▸ **Exercise requirements**
Using the data preparation text, decide whether each statement agrees with it: (a) the data from datascan_i will not be used, (b) data cleaning was carried out on all three datasets, and (c) cardId is to be the target feature. Answer yes or no for each, quoting the deciding words of the text.

▸ **Text provided**
# Data Preparation 04

I will prepare the data appropriately for the analysis and modeling (data cleaning, manipulation, feature engineering). I'm going to analyze image data from :
* train_datascan_ii
* train_datascan_iii
* train_datascan_iv

> NOTE: I will skip the data from datascan_i as there is no need for more data and on this dataset the background would need an other threshold setting to remove the wooden background.

#### Datacleaning
There was only a minor data cleaning step on datascan_iii. As the image extraction from the movie may also had some images where a card was only showed partitially, I did a visual check within the Windows explorer. As the frames are just in order of the time, it was a peace of cake to eliminate them. The cleaning step of my exported data was done in this manner.

#### Feature Engineering

The following data are beeing collected:
* dataSet (internal use)
* cardId (will be the target feature)
* x (value of bounding box within original image)
* y (value of bounding box within original image)
* width (width of the image)
* height (height of the image)
* orgWidth (width of the original image)
* orgHeight (width of the original image)

▸ **Collected data entries**
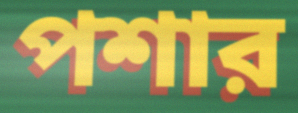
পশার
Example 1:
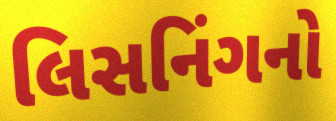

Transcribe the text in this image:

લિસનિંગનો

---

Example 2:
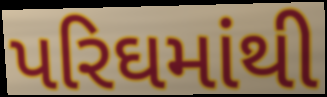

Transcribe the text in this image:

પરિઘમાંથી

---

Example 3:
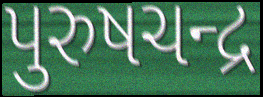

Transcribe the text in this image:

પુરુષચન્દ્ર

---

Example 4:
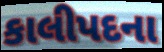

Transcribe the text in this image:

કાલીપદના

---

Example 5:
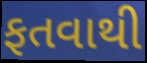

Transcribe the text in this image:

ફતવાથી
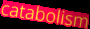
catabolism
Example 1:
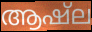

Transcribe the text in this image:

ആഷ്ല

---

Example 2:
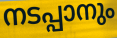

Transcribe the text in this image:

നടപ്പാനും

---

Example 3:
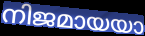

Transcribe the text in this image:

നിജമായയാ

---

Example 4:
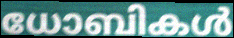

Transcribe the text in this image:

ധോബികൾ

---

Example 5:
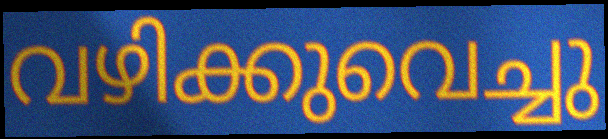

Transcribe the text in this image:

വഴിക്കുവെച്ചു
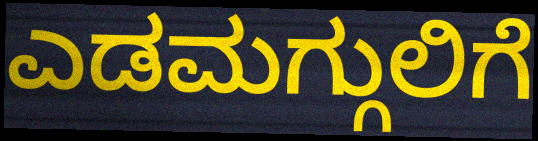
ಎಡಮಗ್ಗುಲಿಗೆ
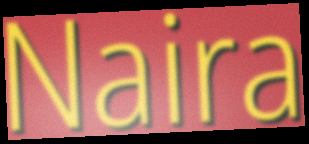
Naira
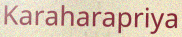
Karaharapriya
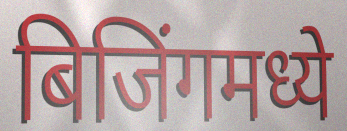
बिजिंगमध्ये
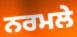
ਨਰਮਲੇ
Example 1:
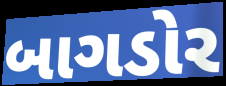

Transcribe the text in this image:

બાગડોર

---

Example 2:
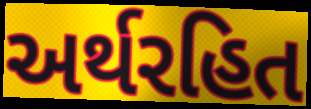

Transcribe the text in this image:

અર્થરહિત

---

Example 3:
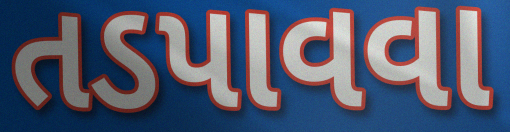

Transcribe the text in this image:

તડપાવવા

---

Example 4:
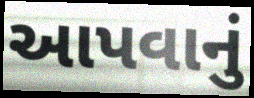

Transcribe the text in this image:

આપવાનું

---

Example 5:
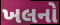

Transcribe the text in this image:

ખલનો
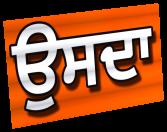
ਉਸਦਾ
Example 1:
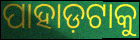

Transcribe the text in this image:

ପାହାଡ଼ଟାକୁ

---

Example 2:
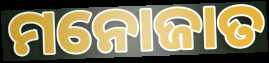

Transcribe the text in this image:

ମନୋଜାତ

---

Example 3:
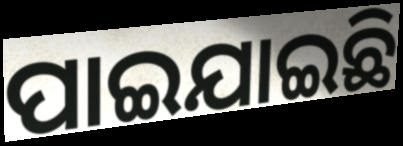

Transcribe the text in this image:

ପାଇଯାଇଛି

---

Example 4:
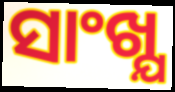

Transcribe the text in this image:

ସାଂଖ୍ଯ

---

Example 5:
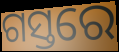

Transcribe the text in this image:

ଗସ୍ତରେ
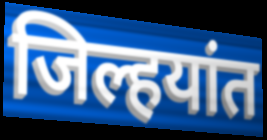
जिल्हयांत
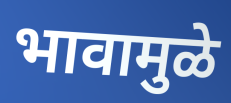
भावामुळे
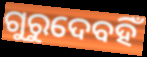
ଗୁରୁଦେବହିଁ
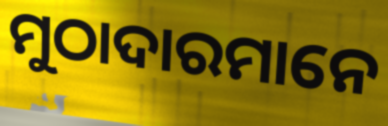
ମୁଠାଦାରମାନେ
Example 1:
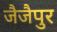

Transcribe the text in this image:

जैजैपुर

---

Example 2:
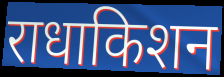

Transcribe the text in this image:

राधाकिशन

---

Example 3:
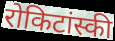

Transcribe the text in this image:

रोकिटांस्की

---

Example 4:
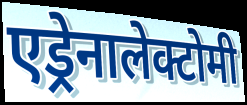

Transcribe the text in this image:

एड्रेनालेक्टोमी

▸ **Task solution**
(a) Yes: "I will skip the data from datascan_i"
(b) No: "There was only a minor data cleaning step on datascan_iii."
(c) Yes: "cardId (will be the target feature)"